Take any element of the set you want with the property that its
convolution with itself has greater support than the element itself.
Now repeat the convolution arbitrarily many times and the the support
will be greater than any finite value chosen in advance.

In plain English, it ain't a closed system as you have proposed it.

So either the "time" index must be periodic or unbounded. Convolution
does not go with finite aperiodic time if you are trying to do the
operations rigorously which in particular means that one can have
as many convolutions as one cares to.

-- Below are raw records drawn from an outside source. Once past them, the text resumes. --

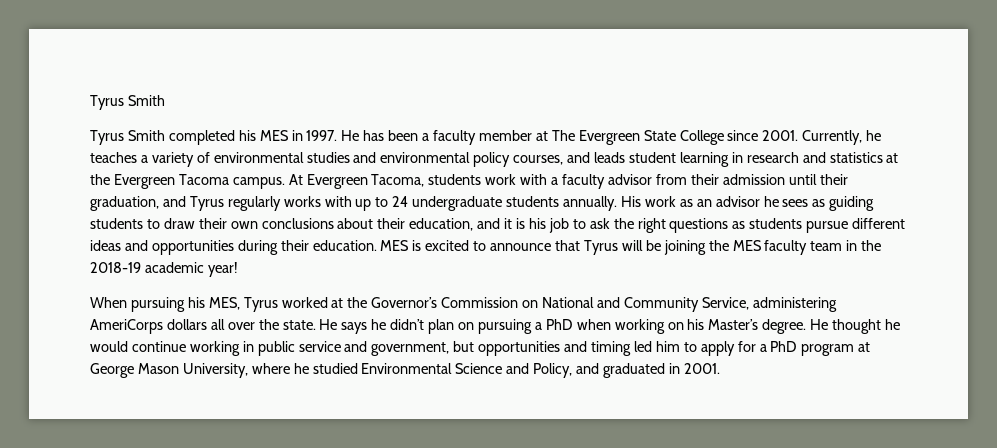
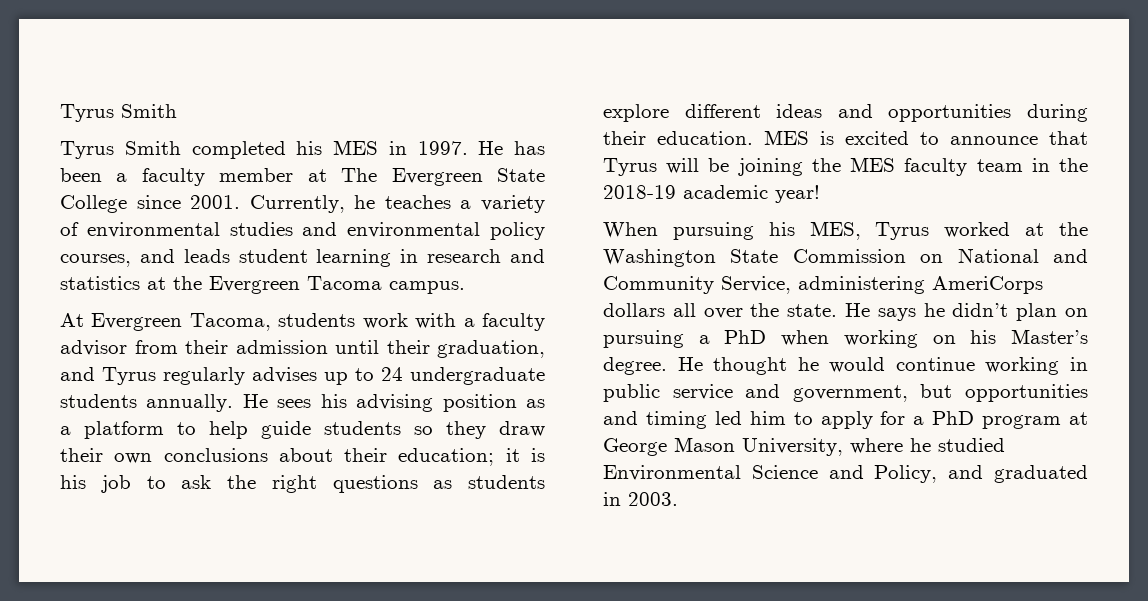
(285, 183) none -> (465, 287) //
[283,196,352,207] works with -> [252,367,317,383] advises
[620,196,875,211] [90,218,160,229] His work as an advisor he sees as guiding students to -> [242,394,545,412] [60,421,486,439] He sees his advising position as a platform to help guide students so they
[409,218,501,231] education, and -> [398,448,495,466] education;
[806,221,849,233] pursue -> [603,104,669,122] explore
[371,297,438,308] Governor’s -> [603,249,779,267] Washington State
[683,363,720,374] 2001. -> [628,492,678,506] 2003.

In implementations you will
run into overflow and memory limits which do not match the notion
of rigor.

Charles Krug wrote:
> Guys:
> 
> I'm brushing up the mathematical side of my DSP brain.  It's a bit dusty
> having spent the last few years doing implementation and device control
> without regard for the underlying math.
> 
> I'm trying to satisfy myself that vectors are a group under convolution.
> 
> I've determined that there's an identity element:
> 
> For any vector V, V*[1] = V (where * is convolution rather than
> multiplication)
> 
> As well as closure and associativity (the underlying operations are
> associative and closed).
> 
> Mathworld is helpful in showing that it's commutative, associative, and
> distributive, so if it's a group, it's also abelian and a field with
> addition.
> 
> What about the inverse?
> 
> For a vector V, is there a unique vector V^-1 such that:
> 
>     V*(V^-1) - [1]
> 
> My mental model is that it cannot possibly exist for finite length
> vectors, as the length of the output is necessarily the summed length of
> V and V^-1.
> 
> But given a function f, there may well be a function f^-1 such that
> 
>                {1 if x = 0
>     f*(f^-1) = |
>                {0 elsewhere
> 
> (or do I mean +Infinity if x = 0?)
> 

I don't know if this helps or not but convolution is equivalent to 
multiplication of polynomials.